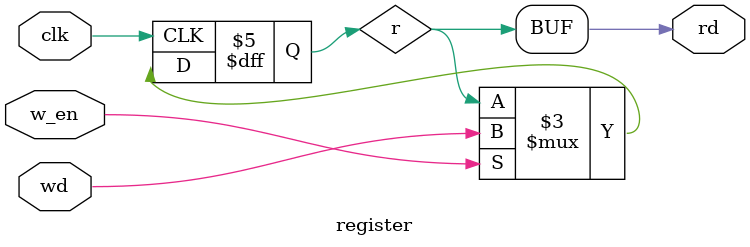
<source format=sv>
module register( output logic rd, 
               input clk,
			   input w_en, 
               input  wd);
 reg  r; 
 always_comb begin
   rd =r; 
 end
 always @(posedge clk)
 begin
  if (w_en) begin
  //  $display("testetstestest");	 
    r <= wd; 
	end
 end
endmodule
</source>
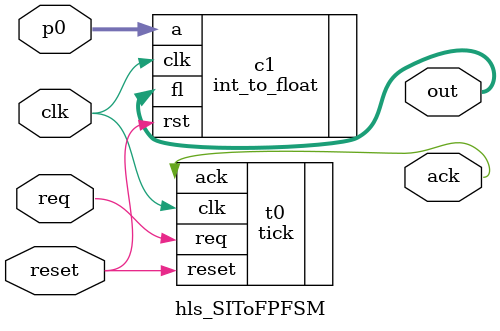
<source format=v>
module hls_SIToFPFSM(input clk,
                     input         reset,
                     input         req,
                     output        ack,
                  
                     input [31:0]  p0,
                     output [31:0] out);

   int_to_float c1(.clk(clk),
                   .rst(reset),
                   .a(p0),
                   .fl(out));


   tick #(.count(4)) t0 (.clk(clk), .reset(reset), .req(req), .ack(ack));
endmodule // hls_SIToFPFSM



</source>
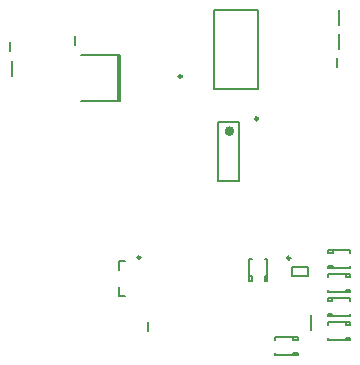
<source format=gbo>
G04*
G04 #@! TF.GenerationSoftware,Altium Limited,Altium Designer,24.5.2 (23)*
G04*
G04 Layer_Color=32896*
%FSLAX25Y25*%
%MOIN*%
G70*
G04*
G04 #@! TF.SameCoordinates,62667526-275E-49D5-B9E8-2F90AF9612E4*
G04*
G04*
G04 #@! TF.FilePolarity,Positive*
G04*
G01*
G75*
%ADD10C,0.00984*%
%ADD11C,0.00787*%
%ADD94C,0.01575*%
D10*
X109941Y86847D02*
G03*
X109941Y86847I-492J0D01*
G01*
X120693Y40390D02*
G03*
X120693Y40390I-492J0D01*
G01*
X70732Y40587D02*
G03*
X70732Y40587I-492J0D01*
G01*
X84488Y100945D02*
G03*
X84488Y100945I-492J0D01*
G01*
D11*
X103543Y66158D02*
Y85843D01*
X96457Y66158D02*
Y85843D01*
X103543D01*
X96457Y66158D02*
X103543D01*
X48807Y111425D02*
Y114575D01*
X73193Y15925D02*
Y19075D01*
X127480Y16441D02*
Y21559D01*
X123240Y13165D02*
Y13953D01*
X115760Y13165D02*
Y13953D01*
X123240Y8047D02*
Y8835D01*
X115760Y8047D02*
Y8835D01*
Y13953D02*
X123240D01*
X115760Y8047D02*
X123240D01*
X121665Y8835D02*
X123240D01*
X121665Y8047D02*
Y8835D01*
Y13165D02*
Y13953D01*
Y13165D02*
X123240D01*
X112165Y32760D02*
X112953D01*
X112165Y40240D02*
X112953D01*
X107047Y32760D02*
X107835D01*
X107047Y40240D02*
X107835D01*
X112953Y32760D02*
Y40240D01*
X107047Y32760D02*
Y40240D01*
X107835Y32760D02*
Y34335D01*
X107047D02*
X107835D01*
X112165D02*
X112953D01*
X112165Y32760D02*
Y34335D01*
X140740Y18165D02*
Y18953D01*
X133260Y18165D02*
Y18953D01*
X140740Y13047D02*
Y13835D01*
X133260Y13047D02*
Y13835D01*
Y18953D02*
X140740D01*
X133260Y13047D02*
X140740D01*
X139165Y13835D02*
X140740D01*
X139165Y13047D02*
Y13835D01*
Y18165D02*
Y18953D01*
Y18165D02*
X140740D01*
Y34165D02*
Y34953D01*
X133260Y34165D02*
Y34953D01*
X140740Y29047D02*
Y29835D01*
X133260Y29047D02*
Y29835D01*
Y34953D02*
X140740D01*
X133260Y29047D02*
X140740D01*
X139165Y29835D02*
X140740D01*
X139165Y29047D02*
Y29835D01*
Y34165D02*
Y34953D01*
Y34165D02*
X140740D01*
X133260Y37047D02*
Y37835D01*
X140740Y37047D02*
Y37835D01*
X133260Y42165D02*
Y42953D01*
X140740Y42165D02*
Y42953D01*
X133260Y37047D02*
X140740D01*
X133260Y42953D02*
X140740D01*
X133260Y42165D02*
X134835D01*
Y42953D01*
Y37047D02*
Y37835D01*
X133260D02*
X134835D01*
X133134Y21047D02*
Y21835D01*
X140614Y21047D02*
Y21835D01*
X133134Y26165D02*
Y26953D01*
X140614Y26165D02*
Y26953D01*
X133134Y21047D02*
X140614D01*
X133134Y26953D02*
X140614D01*
X133134Y26165D02*
X134709D01*
Y26953D01*
Y21047D02*
Y21835D01*
X133134D02*
X134709D01*
X121343Y34425D02*
X126657D01*
X121343Y37575D02*
X126657D01*
Y34425D02*
Y37575D01*
X121343Y34425D02*
Y37575D01*
X63744Y39406D02*
X65713D01*
X63744Y36256D02*
Y39406D01*
Y27595D02*
X65713D01*
X63744D02*
Y30744D01*
X27980Y100941D02*
Y106059D01*
X27193Y109425D02*
Y112575D01*
X136193Y103925D02*
Y107075D01*
X136980Y109941D02*
Y115059D01*
Y117941D02*
Y123059D01*
X95217Y96811D02*
X109783D01*
X95217D02*
Y123189D01*
X109783D01*
Y96811D02*
Y123189D01*
X51004Y108177D02*
X63996D01*
X51004Y92823D02*
X63996D01*
Y108177D01*
X63248Y92823D02*
Y108177D01*
D94*
X101181Y82693D02*
G03*
X101181Y82693I-787J0D01*
G01*
M02*

</source>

_ _ _ _ _ _ _

▶ **What you will do**
Find all the lines containing "begin" in the material, then copy them.

▶ **Exercise solution**
 always_comb begin
 begin
  if (w_en) begin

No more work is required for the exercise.